Dual scale Residual-Network for turbulent flow sub grid scale resolving: A prior analysis

Abstract

This paper introduces generative Residual Networks (ResNet) as a surrogate Machine Learning (ML) tool for Large Eddy Simulation (LES) Sub Grid Scale (SGS) resolving. The study investigates the impact of incorporating Dual Scale Residual Blocks (DS-RB) within the ResNet architecture. Two LES SGS resolving models are proposed and tested for prior analysis test cases: a super-resolution model (SR-ResNet) and a SGS stress tensor inference model (SGS-ResNet). The SR-ResNet model task is to upscale LES solutions from coarse to finer grids by inferring unresolved SGS velocity fluctuations, exhibiting success in preserving high-frequency velocity fluctuation information, and aligning with higher-resolution LES solutions’ energy spectrum. Furthermore, employing DS-RB enhances prediction accuracy and precision of high-frequency velocity fields compared to Single Scale Residual Blocks (SS-RB), evident in both spatial and spectral domains.
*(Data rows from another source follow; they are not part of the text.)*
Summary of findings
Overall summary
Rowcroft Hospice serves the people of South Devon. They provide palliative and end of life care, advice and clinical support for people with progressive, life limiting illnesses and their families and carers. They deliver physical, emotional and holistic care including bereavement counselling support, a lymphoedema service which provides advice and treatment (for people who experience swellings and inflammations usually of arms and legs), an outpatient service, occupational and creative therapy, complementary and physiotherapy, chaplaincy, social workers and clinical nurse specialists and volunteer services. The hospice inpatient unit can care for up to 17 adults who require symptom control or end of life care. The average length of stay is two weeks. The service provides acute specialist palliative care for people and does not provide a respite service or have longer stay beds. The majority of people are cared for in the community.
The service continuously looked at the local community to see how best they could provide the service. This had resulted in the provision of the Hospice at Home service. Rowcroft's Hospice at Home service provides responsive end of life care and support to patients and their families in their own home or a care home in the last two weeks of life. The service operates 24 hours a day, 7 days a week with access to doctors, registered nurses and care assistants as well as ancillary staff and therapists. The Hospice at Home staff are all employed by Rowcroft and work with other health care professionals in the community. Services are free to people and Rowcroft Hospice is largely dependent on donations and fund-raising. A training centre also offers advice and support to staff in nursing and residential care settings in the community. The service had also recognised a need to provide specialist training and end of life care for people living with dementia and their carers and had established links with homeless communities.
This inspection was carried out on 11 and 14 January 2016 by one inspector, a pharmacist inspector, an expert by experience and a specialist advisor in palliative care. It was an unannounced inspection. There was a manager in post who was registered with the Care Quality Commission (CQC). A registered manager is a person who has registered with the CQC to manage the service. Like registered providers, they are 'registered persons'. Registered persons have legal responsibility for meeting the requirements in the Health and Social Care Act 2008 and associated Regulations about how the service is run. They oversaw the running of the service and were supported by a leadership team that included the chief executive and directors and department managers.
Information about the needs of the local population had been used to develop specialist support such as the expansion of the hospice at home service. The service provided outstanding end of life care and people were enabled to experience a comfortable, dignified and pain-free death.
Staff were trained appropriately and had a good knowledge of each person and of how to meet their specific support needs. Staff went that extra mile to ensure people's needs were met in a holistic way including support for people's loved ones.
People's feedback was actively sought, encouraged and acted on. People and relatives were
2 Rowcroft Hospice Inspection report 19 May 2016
The SR-ResNet model is tested and trained on filtered/downsampled 2-D LES planar jet injection problems at two Reynolds numbers, two jet configurations, and two upscale ratios. In the case of SGS stress tensor inference, both SS-RB and DS-RB exhibit higher prediction accuracy compared to other explicit closure models such as the Smagorinsky model or the Approximate Deconvolution Model (ADM) with reference to the true DNS SGS stress tensor, with DS-RB-based SGS-ResNet showing stronger statistical alignment with DNS data. The SGS-ResNet model is tested on a filtered/downsampled 2-D DNS isotropic homogeneous decay turbulence problem. The adoption of DS-RB incurs notable increases in network size, training time, and forward inference time, with the network size expanding by over tenfold, and training and forward inference times increasing by approximately 0.5 and 3 times, respectively.